While enterprise storage offerings typically offer a variety of compelling features (albeit with a corresponding price tag attached), the feature-set on most free/open-source storage products is sorely lacking when it comes to multi-petabyte storage requirements. This is another place where Object Storage systems shine. Swift Object Storage features include:
- Self-Healing: Automatic identification of failed drives and replication of data to preserve 3N redundancy.
- Massively Scalable (with linear performance improvements with scale): No single points of failure and full horizontal scalability of all services means that environment-level performance increases steadily along with the size of the environment.
- Scalable Metadata: Decentralized object metadata means that billions of objects with megabytes of metadata per object can be managed without performance degradation or the need for an external database to manage data (something that becomes prohibitive at scale). Note: One current downside to Object Storage is that metadata search is currently challenging to implement. We will discuss this point further in an upcoming post on the future of Object Storage.
- Multi-region: Swift supports two methods of implementing multi-region clusters. First, specific containers (analogous to S3 buckets) can be set to synchronize between two distinct Swift clusters (“container sync”). Second, a true multi-region cluster can be set up where replicas are distributed across two or more clusters.

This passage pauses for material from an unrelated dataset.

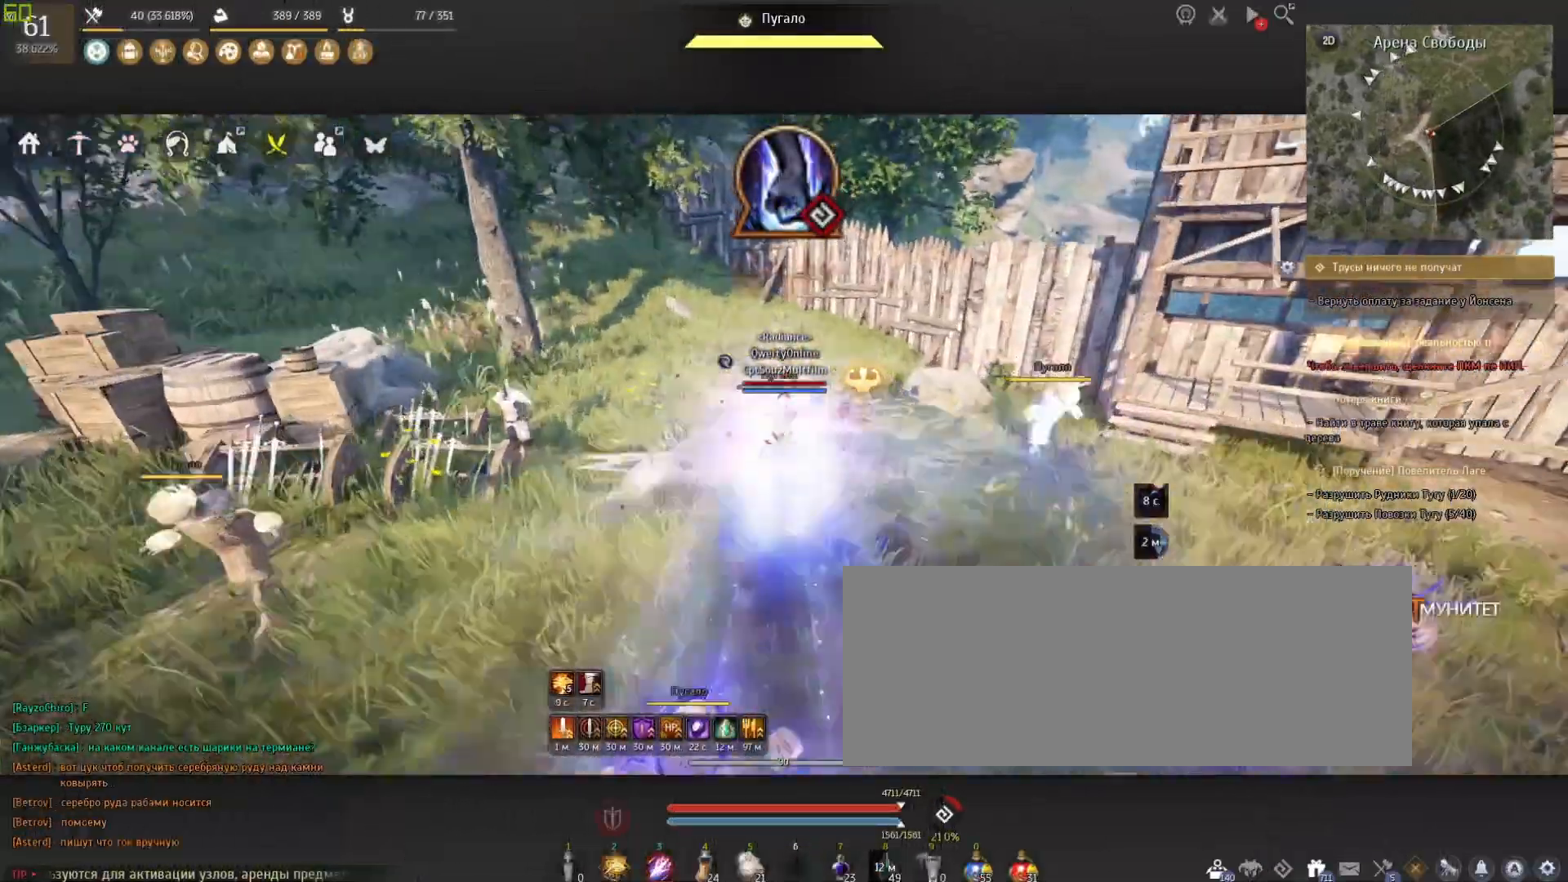
Gameplay with keyboard and mouse; each line is a JSON object with the keys and mouse buttons held at the frame after it. "events" lists presses ("down") and releases ("up") of "a", "c", "d", "e", "f", "q", "s", "shift", "space", "tab", "w", "mouse_left" and "mouse_right" between this image and that frame as [ms after this image, input, new state], when the widget could be followed in between. "mouse_left", "mouse_right" = the "left", "right" buttons of the "mouse" list. No other keys are recorded. Mouse movement is not recorded.
{"keys": [], "mouse": ["right"], "events": [[67, "w", "up"]]}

- Secure Multi-tenancy: Swift Object Storage handles multiple accounts, and allows for total isolation of the data associated with an account (in other words, users cannot access one another’s data). There is also the ability to share data between accounts, or even publicly.
Object Storage provides a variety of compelling benefits, and should be considered as a “first-class” shared storage option when designing scalable infrastructures.